Aborto, Premier irlandese sommerso da tweet sul ciclo
Caro Primo Ministro, ti arroghi il diritto di decidere cosa posso o non posso fare con il mio apparato riproduttivo? Allora devi conoscerlo bene. Anzi, più che bene, devi conoscerne ogni dettaglio. Ecco, in sintesi, il messaggio dietro al tweet bombing che dall’inizio di novembre ha colpito il Premier irlandese Enda Kenny, contestato per la sua posizione estremamente conservatrice sull’aborto.
Nella cattolicissima Irlanda – che dopo la vittoria del referendum per il matrimonio egualitario è stata osannata come eccellenza dei diritti in Europa – l’aborto è ancora illegale e la pena, sia per la donna che lo cerca che per chi la aiuta, può arrivare fino a 14 anni di carcere. E anche se la legislazione è stata – leggermente – ammorbidita due anni fa, permettendo l’aborto terapeutico nei casi in cui sia a rischio la vita della madre, la discrezionalità sul concetto di “rischio” continua a farla da padrone.

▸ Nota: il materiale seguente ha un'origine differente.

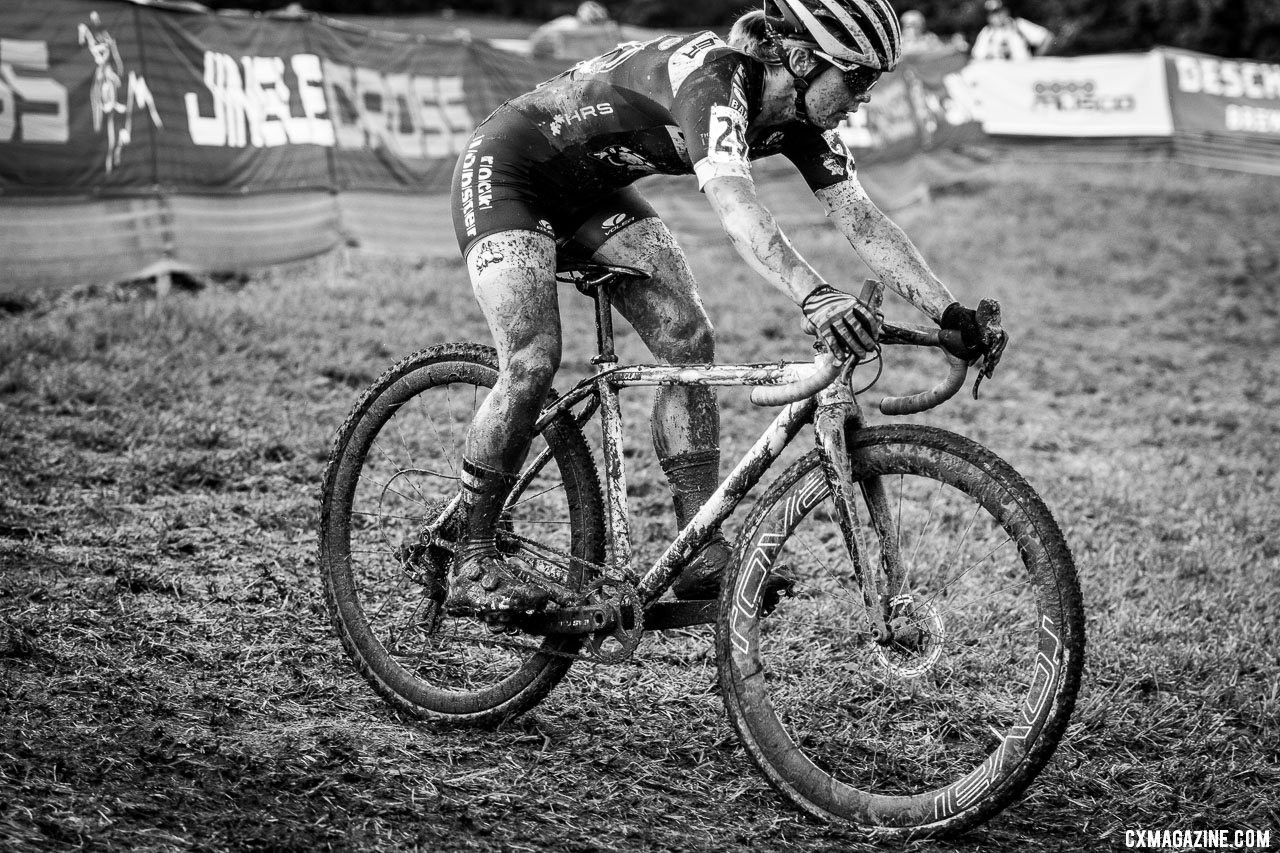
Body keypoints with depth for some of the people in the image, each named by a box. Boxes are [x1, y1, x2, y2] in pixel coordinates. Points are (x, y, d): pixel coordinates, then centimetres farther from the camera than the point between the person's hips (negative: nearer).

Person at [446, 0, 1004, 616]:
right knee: (532, 363, -21)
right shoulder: (712, 76, -34)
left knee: (687, 340, -7)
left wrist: (952, 313, -20)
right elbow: (736, 207, -49)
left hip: (587, 190, 8)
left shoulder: (797, 118, -9)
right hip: (505, 170, -8)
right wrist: (816, 297, -63)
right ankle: (472, 566, -9)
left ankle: (703, 554, -5)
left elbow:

Di indire un referendum – l’unica strada per legalizzare l’IVG – non se ne parla, almeno per Fine Gael, il partito conservatore che governa il Paese: «Non favoriamo l’aborto su richiesta e non abbiamo nessuna intenzione di abolirlo senza sapere con cosa potrebbe essere sostituito». I laburisti hanno promesso che inseriranno il referendum nel programma di governo ma in attesa delle prossime elezioni le donne irlandesi hanno deciso di far sentire la loro voce, chiedendo di abrogare l’8° emendamento della Costituzione irlandese che equiparando la vita del feto a quella della madre impedisce, di fatto, l’aborto. Come? Sommergendo il Primo Ministro di tweet sul proprio ciclo mestruale.
A lanciare l’idea – e il primo tweet – è stata l’attrice Grainne Maguire: «Donne d’Irlanda, la vostra vagina è un business che riguarda il primo ministro, twittategli tutto sul vostro ciclo mestruale». In poche ore migliaia di donne hanno risposto all’appello, l’hashtag #repealthe8 (“abroga l’8”) ha continuato a crescere e sembra non volersi fermare. E tra i tweet ironici, quelli biologicamente dettagliati e la rabbia, ci sono anche le storie di chi, per colpa di una delle legislazioni più restrittive al mondo in fatto di aborto, è stata costretta a prendere un aereo e interrompere la gravidanza lontano dal suolo patrio. «Ogni giorno, almeno 10 donne e ragazze viaggiano dall’Irlanda in Inghilterra per un aborto. Circa 4.000 viaggiano verso la Gran Bretagna o altrove in Europa ogni anno», secondo Amnesty International. Altre mille arrivano dall’Irlanda del Nord che, nonostante appartenga formalmente al Regno Unito, ha una politica estremamente restrittiva sull’aborto. «Coloro che si mettono in viaggio affrontano il trauma, lo stigma, l’umiliazione e un’esperienza fisica estenuante. Molte donne soffrono molto quando sono in viaggio. Pagano più del dovuto per servizi sanitari che dovrebbero essere prontamente disponibili per loro». Spesso, non hanno nessuno che possa supportarle in un momento così difficile: «È più economico viaggiare da soli», spiega ancora Amnesty.
Non tutte, però, possono partire: «Molte altre donne e ragazze non sono in grado di viaggiare – è semplicemente troppo costoso per molte donne; altri non possono viaggiare perché sono rifugiati o richiedenti asilo; il brutale pedaggio fisico e mentale del viaggio dissuade altri dall’imbarcarsi in esso». Per chi resta in patria e desidera abortire, non c’è soluzione, «diventano disperate. Alcune pensano che il suicidio o forme di aborto auto-somministrato potenzialmente pericolose per la loro vita siano la loro unica possibilità». Per questo, Abortion Support Network fornisce assistenza finanziaria e alloggio in Inghilterra per chi – il genere non è un requisito ai fini dell’ammissione, specificano – decide di intraprendere il viaggio per abortire ma non può permetterselo o ha bisogno di assistenza, spiegando a chi cerca aiuto anche come «nascondere le tracce».